Um Wanderern neben dem Wassertreten zusätzlich Erfrischung zu bieten, plant Kravanja für Herbst dieses Jahres, das Gelände ums Becken zu bepflanzen. Große Büsche, unter denen Sitzbänke und Himmelsliegen platziert werden, sollen Schattenstellen spenden. Ein grüner Blickschutz zur Straße hin sei ebenso angedacht, sagt Kravanja. Er möchte außerdem – getreu Pfarrer Kneipps „nix is g´sünder als barfuß geh“ – einen rund zehn Meter langen Barfußpfad mit unterschiedlichen Naturmaterialien an der Kneippanlage verwirklichen. Kittenrainer ist jetzt schon stolz auf die Anlage: „Uns ist eine tolle Attraktion für Gäste und Einheimische gelungen – trotz enger finanzieller Gemeindemittel.“

Und das sagen die Gäste

Während der Rede von Bürgermeister Georg Kittenrainer planscht das Ehepaar Klaus und Monika Oberbörsch aus Siegburg (Nordrhein-Westfalen) durchs kühle Nass. „Wir wussten nichts von der Einweihung heute“, erklärt Klaus. „Wir gehen hier jeden Abend zum Kneippen.“ Seine Frau Monika manchmal auch am Morgen. Bereits zum sechsten Mal reisen die Rheinländer in die Wendelsteingemeinde – eigentlich wegen der Berge. 

Doch dann entdeckten sie die Kneippanlage. „Es ist sehr schön geworden“, lobt Klaus, und Monika meint: „Das Becken ist super zu begehen.“ Zudem sei hier ein idyllischer Ort mit der Wiese und dem angrenzenden Bach.
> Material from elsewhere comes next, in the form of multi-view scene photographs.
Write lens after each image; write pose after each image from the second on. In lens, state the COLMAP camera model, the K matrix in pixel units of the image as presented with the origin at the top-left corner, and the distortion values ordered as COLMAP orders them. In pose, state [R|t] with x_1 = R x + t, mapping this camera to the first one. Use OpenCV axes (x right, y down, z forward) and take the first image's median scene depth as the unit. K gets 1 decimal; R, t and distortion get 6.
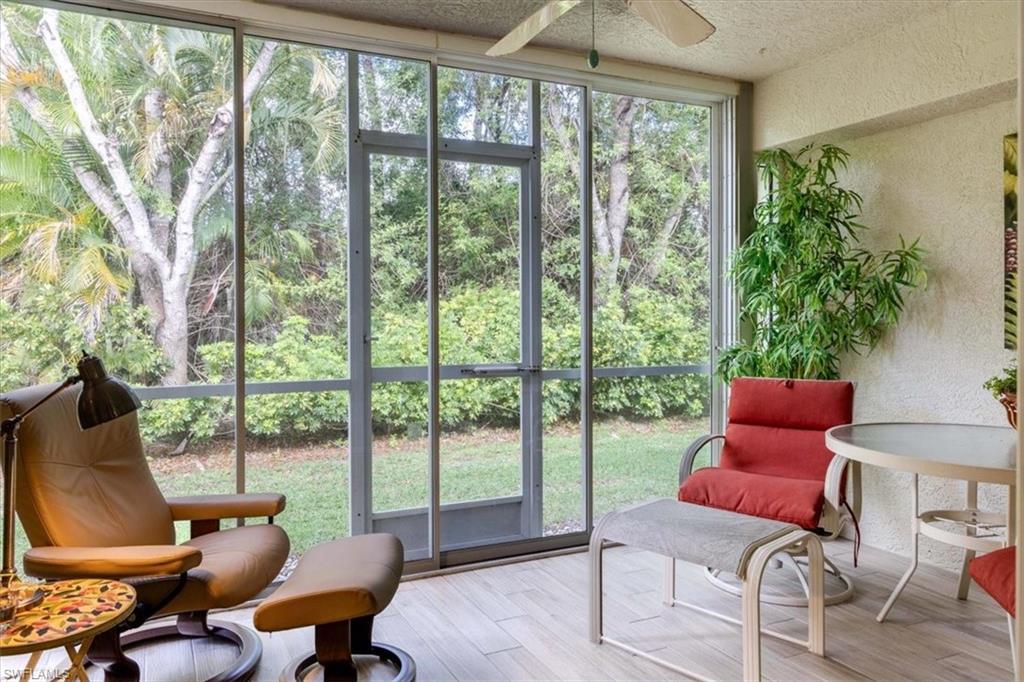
lens RADIAL K [[700.1, 0, 512.2], [0, 700.1, 318.2], [0, 0, 1]] dist [0.001996, -0.000329]
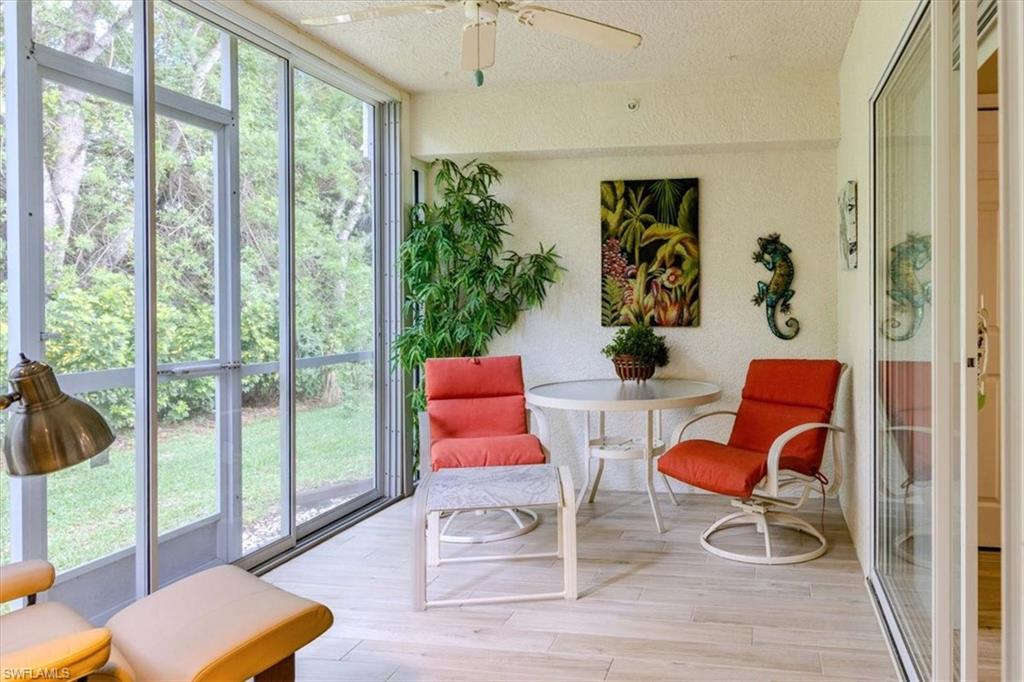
lens RADIAL K [[825.0, 0, 512.2], [0, 825.0, 299.7], [0, 0, 1]] dist [-0.004210, -0.003847]
pose [[0.575325, 0.005137, 0.817909, -0.615194], [0.004808, 0.999942, -0.009662, 0.002935], [-0.817911, 0.009491, 0.575267, 0.120196]]
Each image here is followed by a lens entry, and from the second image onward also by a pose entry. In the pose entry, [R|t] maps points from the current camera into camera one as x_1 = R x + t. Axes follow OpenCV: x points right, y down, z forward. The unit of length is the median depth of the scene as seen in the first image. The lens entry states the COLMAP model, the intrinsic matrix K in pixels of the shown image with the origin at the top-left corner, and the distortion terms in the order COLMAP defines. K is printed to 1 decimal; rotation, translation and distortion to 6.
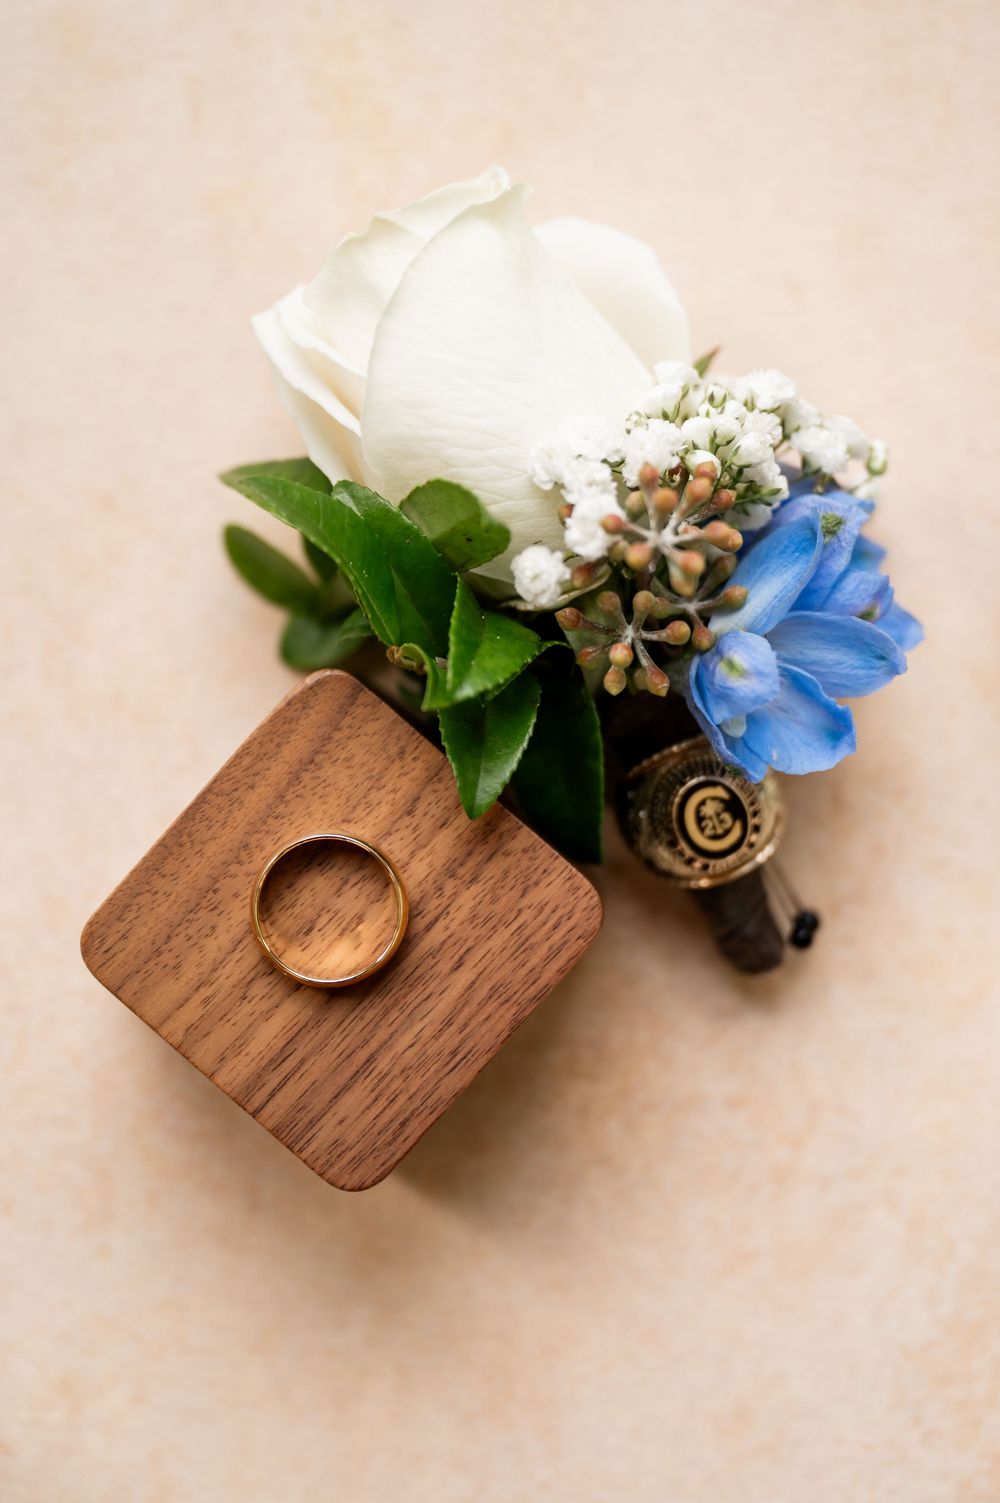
lens RADIAL K [[3018.1, 0, 503.7], [0, 3018.1, 753.0], [0, 0, 1]] dist [0.008399, 0.000000]
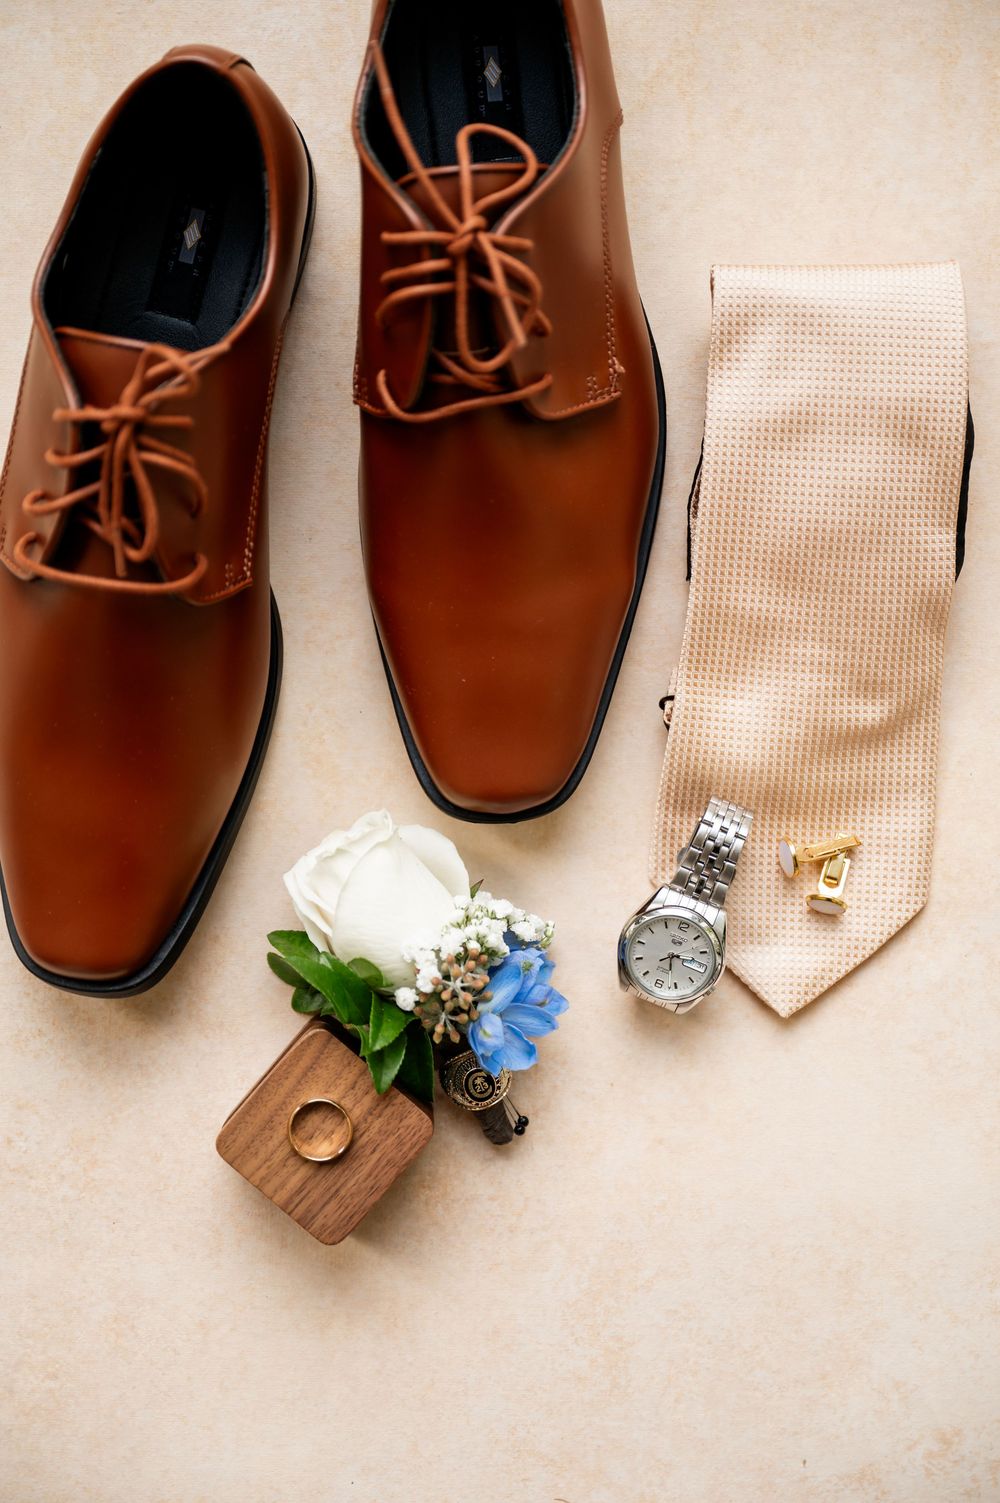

Die beiden sind für drei Wochen in Bayrischzell und haben auch andere Gäste erlebt, die an der Kneippanlage Spaß hatten. „Eine Schulklasse aus Neuhaus hat das Becken sogar als Schwimmbad benutzt“, berichtet Klaus Oberbörsch. Er findet es toll , dass es in Bayrischzell die Möglichkeit dafür gebe. „Bei uns gibt es das nicht“.